Multivariable logistic regressions were then conducted, which combined the DCCN prediction with conventional clinical features. To augment prediction accuracy, data regarding the DCCN prediction, ECOG performance status, and treatment regimen were all incorporated into the final model. In both cohorts examined, the multivariable classifier achieved an AUC rose by 0.1. Now, the model was able to stratify patients based on risk for progression.
Additional data revealed that most of the patients, or about 64%, in the training group had received treatment with a single-agent CTLA-4 inhibitor. A little more than half of the patients, or about 53%, in the validation group had received PD-1 inhibitors. This information indicates that some of the predictive patterns observed are not necessarily dependent on the immune checkpoint target. Moreover, data gleaned from class activation mapping showed that cell nuclei played a central role in the DCCN predictions in that more and larger nuclei was determined to be associated with disease progression.
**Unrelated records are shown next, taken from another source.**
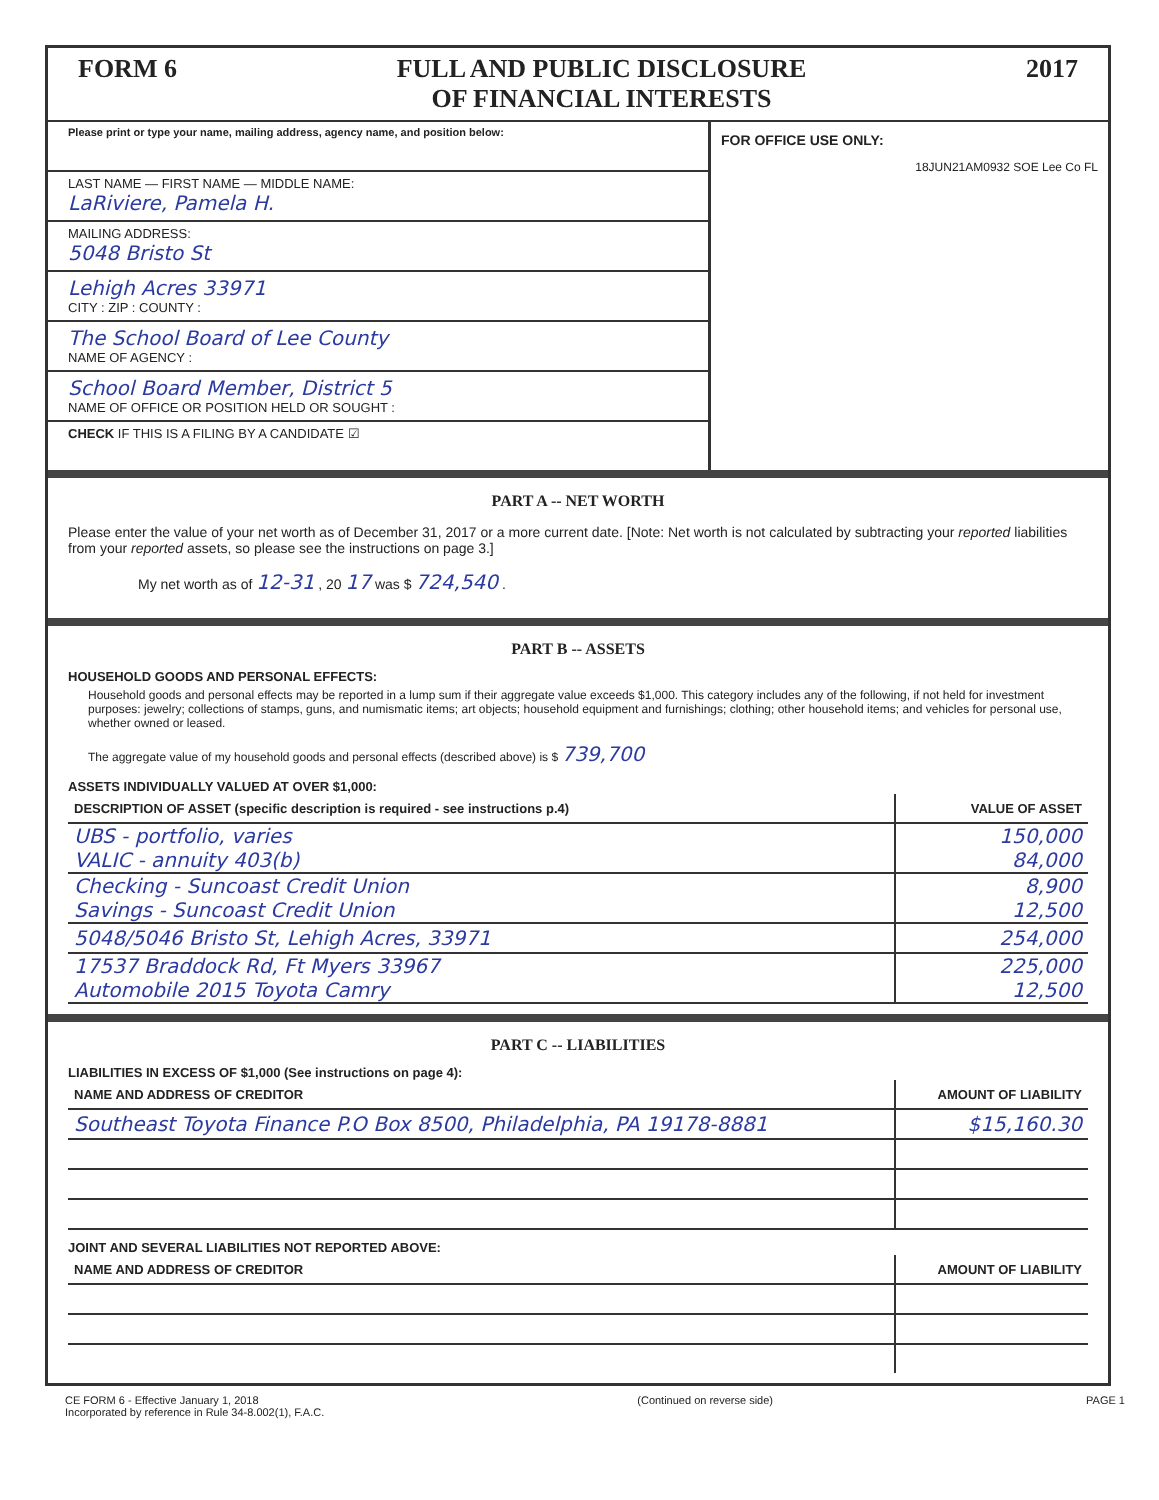FORM 6 FULL AND PUBLIC DISCLOSURE
OF FINANCIAL INTERESTS 2017
Please print or type your name, mailing address, agency name, and position below:
LAST NAME — FIRST NAME — MIDDLE NAME:
LaRiviere, Pamela H.
MAILING ADDRESS:
5048 Bristo St
Lehigh Acres 33971
CITY : ZIP : COUNTY :
The School Board of Lee County
NAME OF AGENCY :
School Board Member, District 5
NAME OF OFFICE OR POSITION HELD OR SOUGHT :
CHECK IF THIS IS A FILING BY A CANDIDATE ☑
FOR OFFICE USE ONLY:
18JUN21AM0932 SOE Lee Co FL
PART A -- NET WORTH
Please enter the value of your net worth as of December 31, 2017 or a more current date. [Note: Net worth is not calculated by subtracting your reported liabilities from your reported assets, so please see the instructions on page 3.]
My net worth as of 12-31 , 20 17 was $ 724,540 .
PART B -- ASSETS
HOUSEHOLD GOODS AND PERSONAL EFFECTS:
Household goods and personal effects may be reported in a lump sum if their aggregate value exceeds $1,000. This category includes any of the following, if not held for investment purposes: jewelry; collections of stamps, guns, and numismatic items; art objects; household equipment and furnishings; clothing; other household items; and vehicles for personal use, whether owned or leased.
The aggregate value of my household goods and personal effects (described above) is $ 739,700
ASSETS INDIVIDUALLY VALUED AT OVER $1,000:
| DESCRIPTION OF ASSET (specific description is required - see instructions p.4) | VALUE OF ASSET |
| --- | --- |
| UBS - portfolio, varies VALIC - annuity 403(b) | 150,000 84,000 |
| Checking - Suncoast Credit Union Savings - Suncoast Credit Union | 8,900 12,500 |
| 5048/5046 Bristo St, Lehigh Acres, 33971 | 254,000 |
| 17537 Braddock Rd, Ft Myers 33967 Automobile 2015 Toyota Camry | 225,000 12,500 |
PART C -- LIABILITIES
LIABILITIES IN EXCESS OF $1,000 (See instructions on page 4):
| NAME AND ADDRESS OF CREDITOR | AMOUNT OF LIABILITY |
| --- | --- |
| Southeast Toyota Finance P.O Box 8500, Philadelphia, PA 19178-8881 | $15,160.30 |
JOINT AND SEVERAL LIABILITIES NOT REPORTED ABOVE:
| NAME AND ADDRESS OF CREDITOR | AMOUNT OF LIABILITY |
| --- | --- |
CE FORM 6 - Effective January 1, 2018
Incorporated by reference in Rule 34-8.002(1), F.A.C. (Continued on reverse side) PAGE 1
The study was not without limitations. For one, a relatively small number of images were utilized to train the computer algorithm; only 302 images and 40 images were examined in the training and validation cohorts, respectively. The authors admit that thousands of images may be required to adequately train models for clinical-grade performance.
“There is potential for using computer algorithms to analyze histology images and predict treatment response, but more work needs to be done using larger training and testing datasets, along with additional validation parameters, in order to determine whether an algorithm can be developed that achieves clinical-grade performance and is broadly generalizable,” concluded Tsirigos.